• **Task description**: Reproduce every line of the records below verbatim, omitting the pictures.

Transcribed page text:
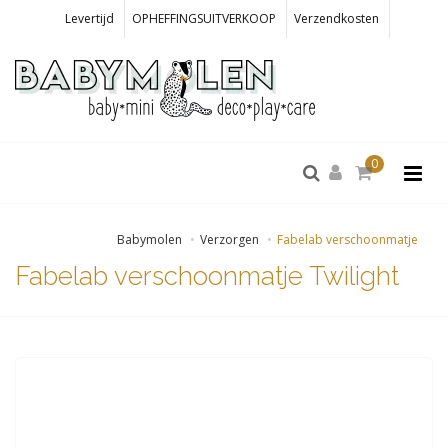
Levertijd
OPHEFFINGSUITVERKOOP
Verzendkosten
0
Babymolen
Verzorgen
Fabelab verschoonmatje
Fabelab verschoonmatje Twilight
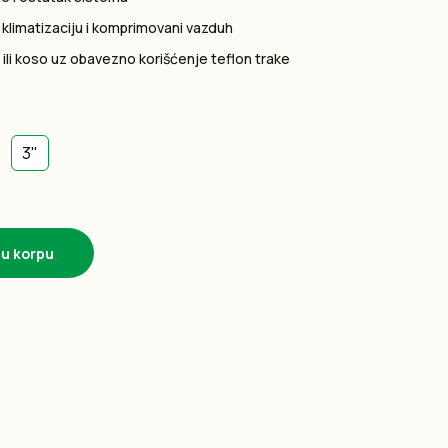
 klimatizaciju i komprimovani vazduh
 ili koso uz obavezno korišćenje teflon trake
3"
 u korpu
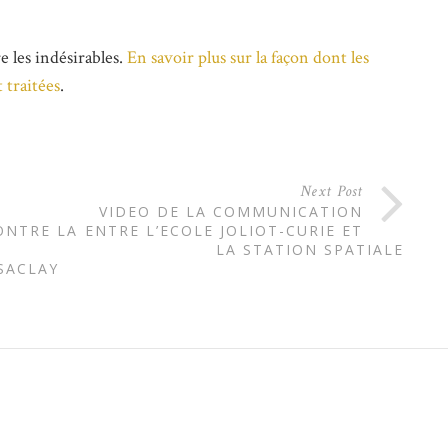
e les indésirables.
En savoir plus sur la façon dont les
 traitées
.
Next Post
VIDEO DE LA COMMUNICATION
ONTRE LA
ENTRE L’ECOLE JOLIOT-CURIE ET
LA STATION SPATIALE
SACLAY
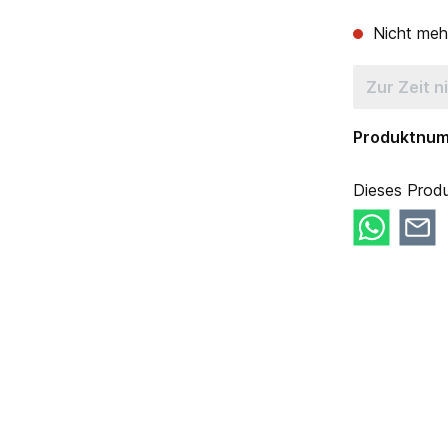
Nicht mehr
Zur Zeit n
Produktnu
Dieses Produ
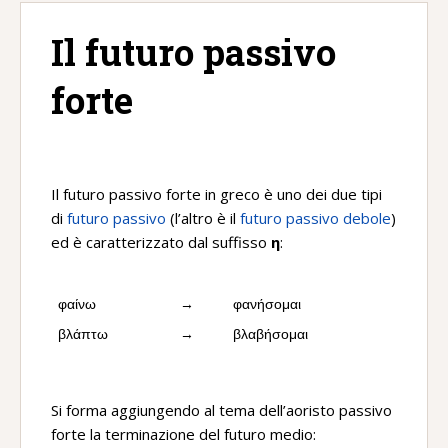
Il futuro passivo
forte
Il futuro passivo forte in greco è uno dei due tipi
di
futuro passivo
(l’altro è il
futuro passivo debole
)
ed è caratterizzato dal suffisso
η
:
φαίνω
→
φανήσομαι
βλάπτω
→
βλαβήσομαι
Si forma aggiungendo al tema dell’aoristo passivo
forte la terminazione del futuro medio:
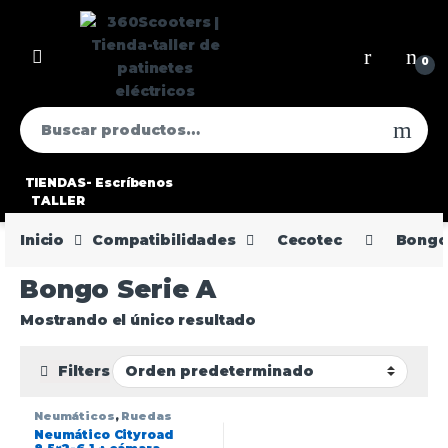
0
TIENDAS-
Escríbenos
TALLER
Inicio
Compatibilidades
Cecotec
Bongo 
Bongo Serie A
Mostrando el único resultado
Filters
Neumáticos
,
Ruedas
Neumático Cityroad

• **Solution to the problem**:
Levertijd
OPHEFFINGSUITVERKOOP
Verzendkosten
0
Babymolen
Verzorgen
Fabelab verschoonmatje
Fabelab verschoonmatje Twilight
 klimatizaciju i komprimovani vazduh
 ili koso uz obavezno korišćenje teflon trake
3"
 u korpu
e les indésirables.
En savoir plus sur la façon dont les
 traitées
.
Next Post
VIDEO DE LA COMMUNICATION
ONTRE LA
ENTRE L’ECOLE JOLIOT-CURIE ET
LA STATION SPATIALE
SACLAY
Nicht mehr
Zur Zeit n
Produktnu
Dieses Produ
Il futuro passivo
forte
Il futuro passivo forte in greco è uno dei due tipi
di
futuro passivo
(l’altro è il
futuro passivo debole
)
ed è caratterizzato dal suffisso
η
:
φαίνω
→
φανήσομαι
βλάπτω
→
βλαβήσομαι
Si forma aggiungendo al tema dell’aoristo passivo
forte la terminazione del futuro medio:
0
TIENDAS-
Escríbenos
TALLER
Inicio
Compatibilidades
Cecotec
Bongo 
Bongo Serie A
Mostrando el único resultado
Filters
Neumáticos
,
Ruedas
Neumático Cityroad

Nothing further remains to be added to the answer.